Negotiation Blog

Spending Time on Relationships is Never Wasted: Negotiation Lessons from Enron in India

By Thomas Wood

Everywhere I consult and teach on negotiations, people love hearing stories of the negotiations that didn't go well, and especially stories of the now infamous former US behemoth, Enron. Everyone remembers Enron’s meteoric rise to power in the 1990s – as well as its shocking fall into bankruptcy in 2001. Fewer people remember that the Houston-based energy giant had tasted defeat at least once before, when negotiations over a planned $20 billion power plant broke down with the Government of India. Why did this high-profile, lucrative deal fall through? One major reason harkens back to the most fundamental of all negotiation principles - spending time on relationships is never wasted.

In the late 1990s, Enron seemed to be on top of the world. The Houston-based energy company, named “America’s Most Innovative Company” six years running by Fortune magazine, claimed over $100 billion in revenues during 2000 alone. By December 2001, however, widespread accounting fraud and corruption had brought Enron crashing down in a stunning turn of events.

Although it seemed as though Enron could do no wrong, the company had in fact experienced a serious setback in the mid-1990s, when negotiations over the massive 2,015 megawatt Dabhol Power Plant – the first part of a planned $20 billion effort – broke down with the Maharashtra State Electricity Board and the Government of India.

Why did this high-profile, lucrative deal fall through?  Despite their business acumen, Enron committed two key mistakes during the negotiation process that sowed the seeds of the deal’s demise.

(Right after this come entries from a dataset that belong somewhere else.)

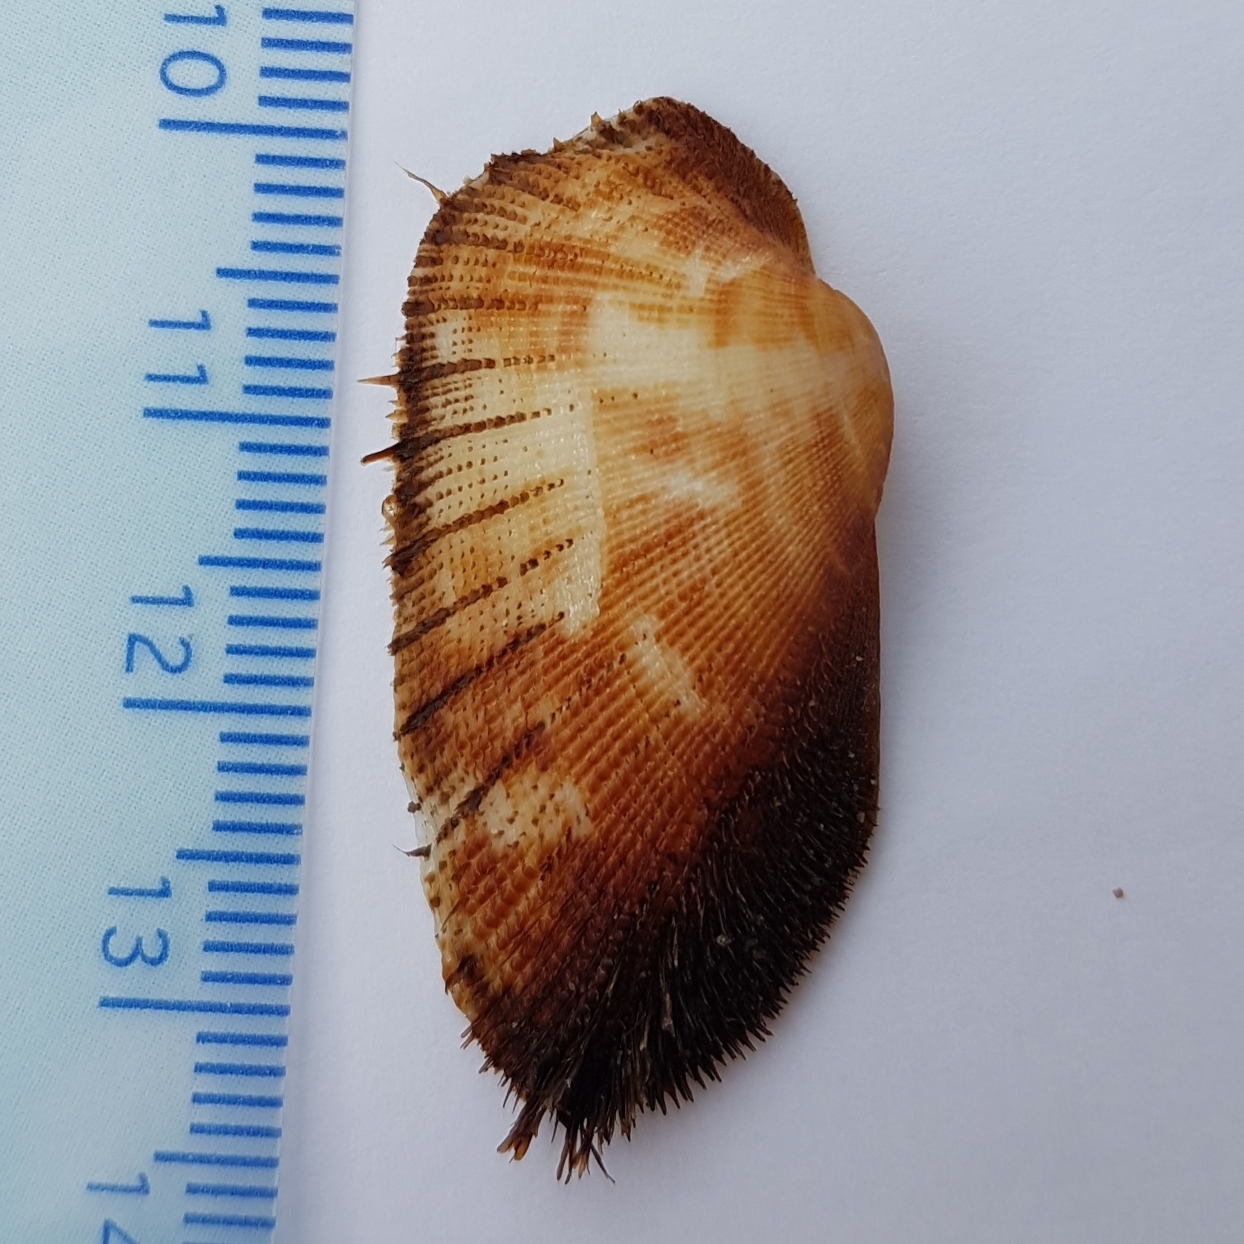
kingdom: Animalia
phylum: Mollusca
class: Bivalvia
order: Arcida
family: Arcidae
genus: Barbatia
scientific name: Barbatia barbata
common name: Bearded ark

First, by pushing to sign a contract as quickly as possible, Enron negotiators failed to build a longer-term relationship with their Indian counterparts. As reported in Business Week, although Rebecca Mark, head of Enron International, justified their strategy by stating “time is money for us,” for instance, the speed of the arrangement looked suspicious to many key Indian powerbrokers. Influential local leaders immediately began criticizing Enron’s negotiation strategy as an affront to Indian sovereignty and argued that corruption must have been used to speed up the process.

Enron’s failure to cultivate a long-term business relationship with any local partners – (it also rejected the advice of many experts and refused to take on a local Indian partner as a minority equity holder) – meant that Enron possessed no trusted local partners to help navigate the pressures that inevitably accompany such endeavors. This made it virtually impossible for either side to capture valuable trades – and increased the likelihood that India would execute its BATNA.

Second, rather than thinking creatively in search of mutual gain, both sides resorted to positional-based, competitive negotiation strategies that manifested themselves in bitter criticisms and veiled threats. As reported by the BBC News, after local Indian officials characterized the power plant agreement as a “betrayal” and suspended payments, for example, then Enron CEO Kenneth Lay implied that his allies in the US government might cut off aid to the Indian government. Threatening India's relationship with the US crossed the line and sealed the end of Enron's power play.

In high stakes and complex negotiations, all the great financial analysis will not change the need for trust and strong relationships. We can all learn from Enron's missteps.